Structural, dielectric relaxation and conduction mechanism in Ho-doped Bi0.5Na0.5TiO3 ceramics

Lead-free (Bi1-x Ho-x)(0.5)Na0.5TiO3 (0.00 <= x <= 0.06) i.e., BHNT ferroelectric material was prepared by conventional solid-state reaction method. X-ray diffraction pattern revealed the production of a single-phase compound with a rhombohedral crystal structure for all compositions. The FESEM micrographs demonstrate that adding even a modest amount of Ho2O3 can clearly alter the microstructure. The temperature-dependent dielectric data demonstrates that the depolarization temperature (T-d) decreases, whereas the temperature corresponding to maximum dielectric permittivity (T-m) increases with the rise in Ho content.

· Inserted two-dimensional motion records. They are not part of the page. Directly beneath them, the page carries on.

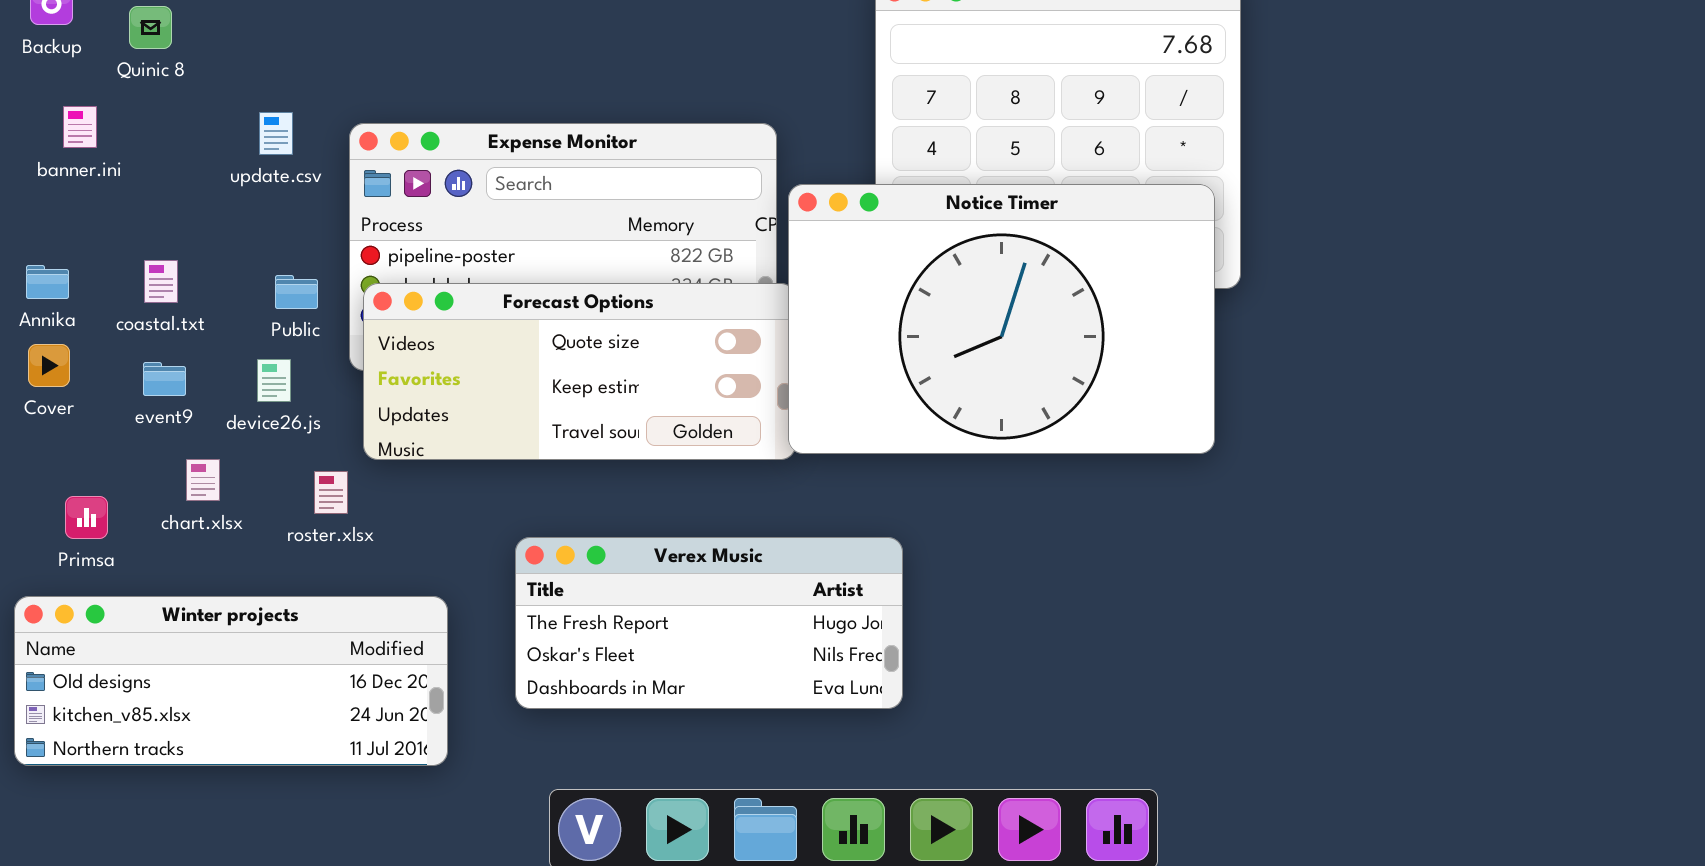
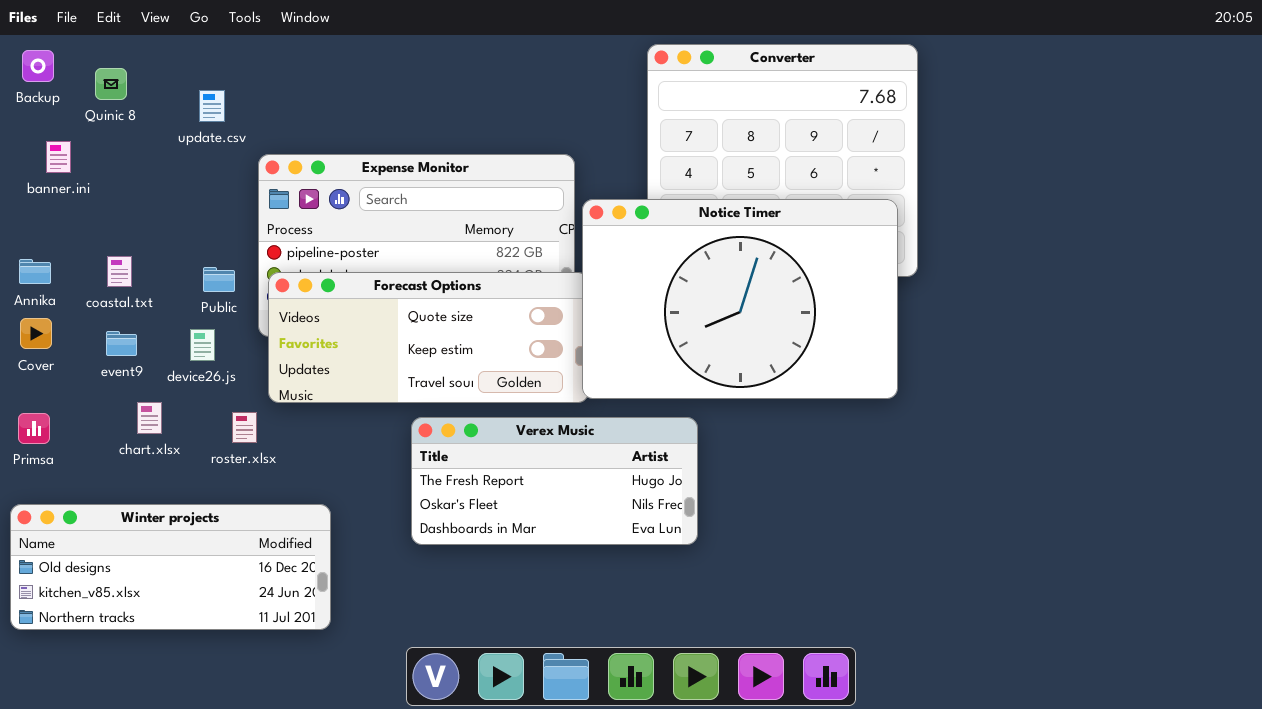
update.csv: [259,112,293,155] -> [199,90,225,122], moved
Primsa: [65,496,108,539] -> [18,413,50,444], moved
Verex Music: [515,537,903,709] -> [411,417,698,545], moved

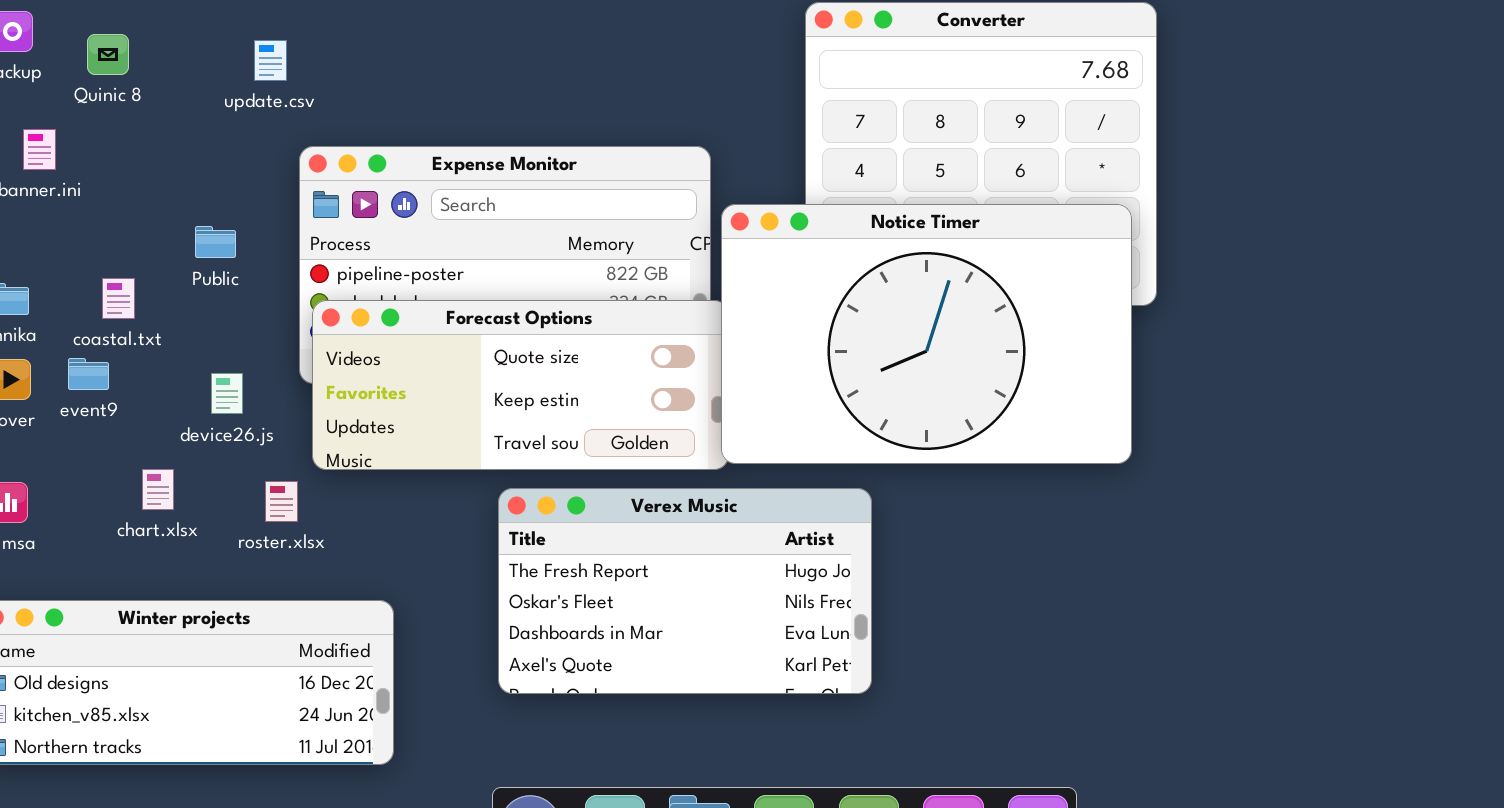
update.csv: [199,90,225,122] -> [254,40,287,81], moved
Public: [203,267,235,292] -> [195,226,236,258], moved
event9: [106,331,137,356] -> [68,358,109,390], moved
Verex Music: [411,417,698,545] -> [498,488,872,694], resized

Impedance spectroscopy and electrical modulus analysis have been used to investigate the electrical conduction process. Using Arrhenius' equation, the activation energy is calculated as a function of the temperature for all the samples as a function of temperature. It has been predicted that the addition of Ho2O3 would compensate the volatilization of Bi2O3 and/or Na2CO3 due to the increase in activation energy. These results demonstrate that BHNT ceramic is a strong competitor as a sustainable and multipurpose material.